Having not read any reviews, I was completely unprepared for what I was about to experience. From the outset, as a standing audience, you are submerged in a chaotic world. The performers shout and interact, flitting through the audience and welcoming you. As the show progresses, the audience are directed to different parts of the tent. We move to allow huge wheeled contraptions to pass by, we gather closer to gaze up at whirling displays above our heads, and we squeeze to one side to allow another performer space to swoop onto a piece of set. It’s breath-taking. However, it is worth noting that the show is over two hours with an interval, so do bring comfortable shoes!
The show itself leaps from quirky and funny, to incredibly moving. Underpinning each of the impressive circus acts is a band performing original songs, each one driving the performers forward and counterbalancing beautifully the impressive visual spectacle. I think my highlights were the trampoline ‘swimming pool’ and the dark ‘funeral’ trapeze routine. That gives you at least a sense of the variety on show. All of human life and experience is here. We have a non-linear narrative, which nonetheless circles around certain themes, and leaves us with a mesmerising finale that reveals the poetry of the human body.
Bianco first started at the Eden Project in 2012, and has evolved and changed since then, along with its performers. Each one of them is involved in all elements of the show, and it has been seen by over a quarter of a million people in 11 different countries across the globe. And they all had a treat.

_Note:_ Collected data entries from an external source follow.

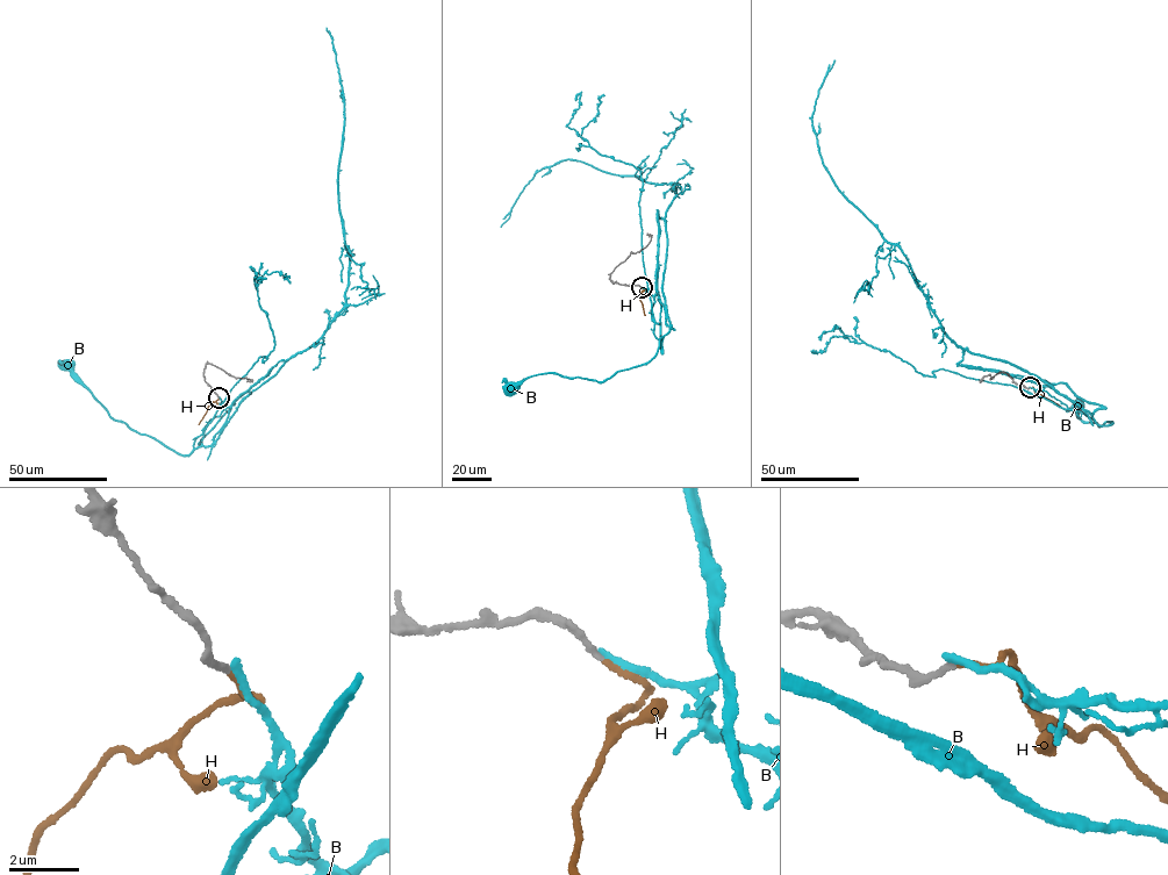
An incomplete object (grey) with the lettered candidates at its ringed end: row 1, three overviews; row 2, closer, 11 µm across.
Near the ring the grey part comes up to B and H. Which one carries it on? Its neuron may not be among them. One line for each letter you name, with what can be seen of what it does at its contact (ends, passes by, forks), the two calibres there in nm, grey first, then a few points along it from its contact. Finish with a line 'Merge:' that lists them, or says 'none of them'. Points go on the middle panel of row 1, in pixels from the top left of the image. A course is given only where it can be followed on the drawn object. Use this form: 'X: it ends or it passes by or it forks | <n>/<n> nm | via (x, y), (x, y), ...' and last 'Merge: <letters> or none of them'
H: it ends | 180/150 nm | via (640, 287), (639, 299), (645, 315)
Merge: H

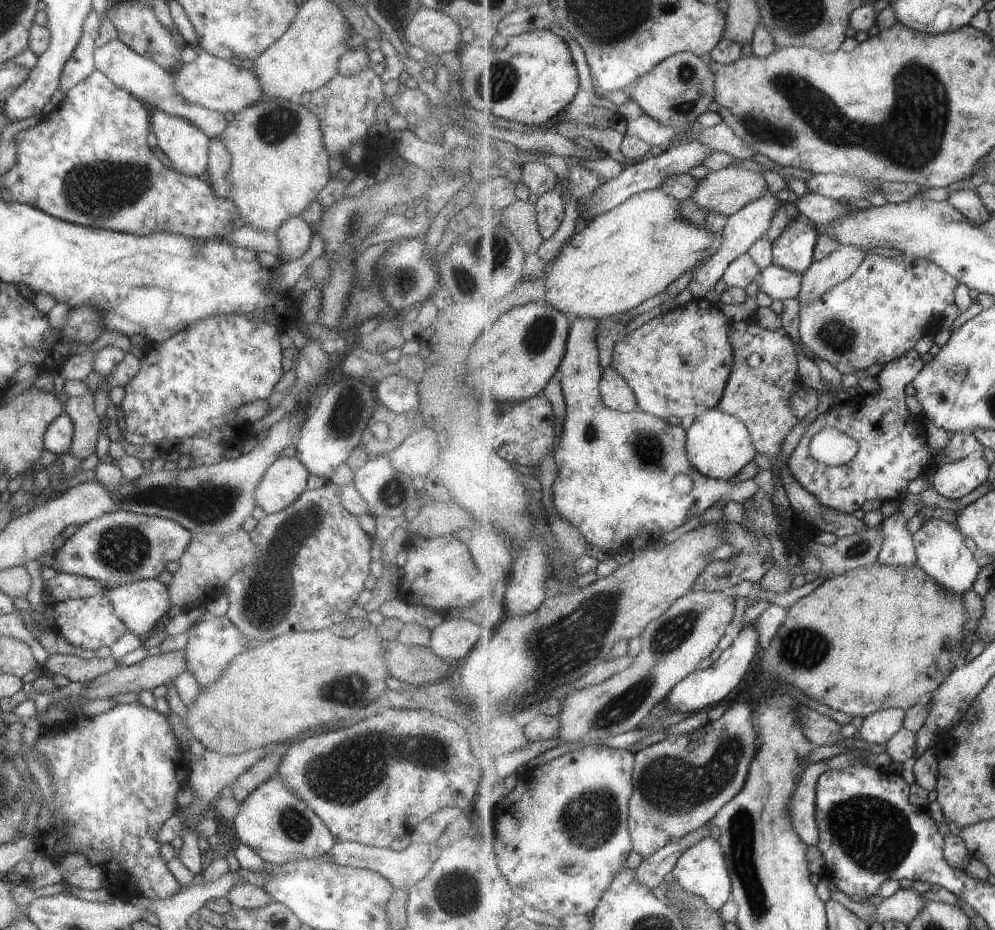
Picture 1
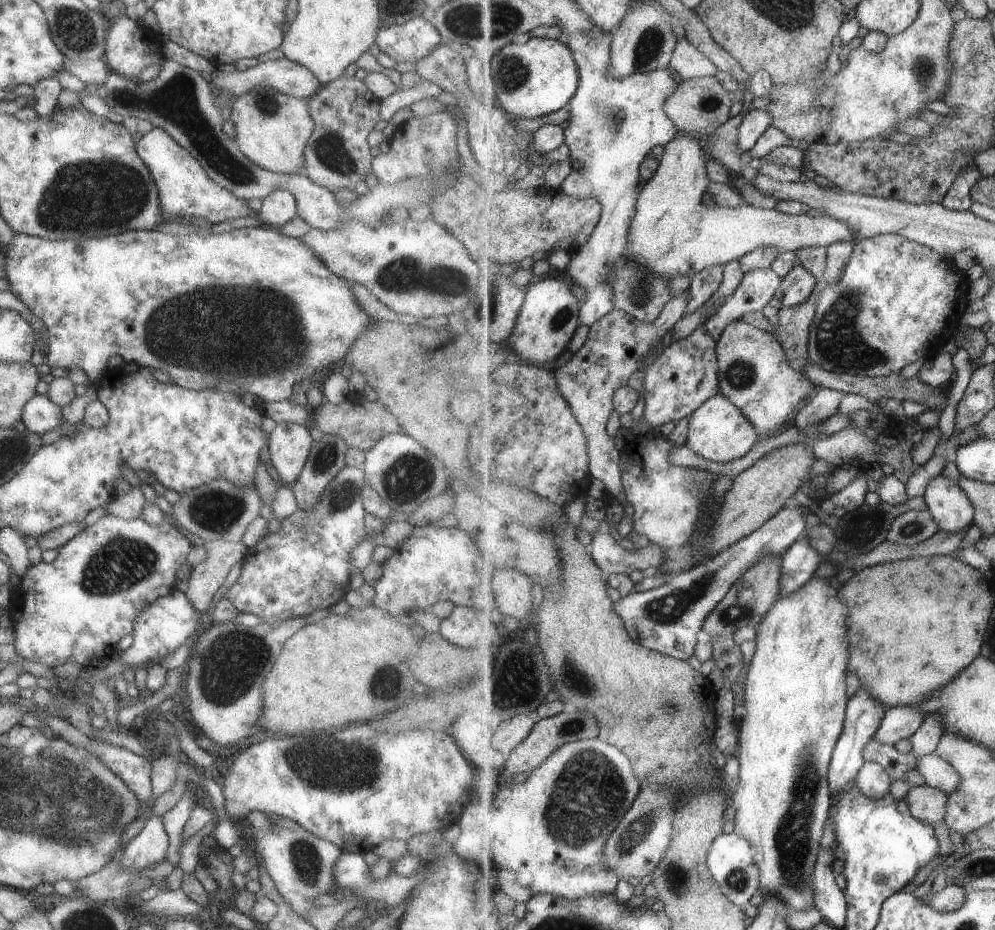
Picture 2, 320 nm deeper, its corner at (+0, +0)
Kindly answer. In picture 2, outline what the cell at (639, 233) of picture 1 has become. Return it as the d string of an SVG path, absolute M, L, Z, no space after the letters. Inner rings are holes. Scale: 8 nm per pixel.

One of the elements of their circus play that I thoroughly enjoyed was how visual the ‘backstage’ elements were. The people acting as counterbalances to the swooping central performers are incredibly visible, and become part of the display alongside the ‘main’ performance. Rather than trying to cover up scene changes they become a part of it, with pieces being whirled around, everyone part of the shifting and growing stage scene, shouting and laughing. It’s a practical premise – if you want to cover up the noise of scene change, make a lot of noise – but it is managed in such a way that it further brings you into the show and gives you a real immersive experience of the practicalities in staging something like this.
A stunning visual display that immerses you in its world. Trust me, you need to see this one.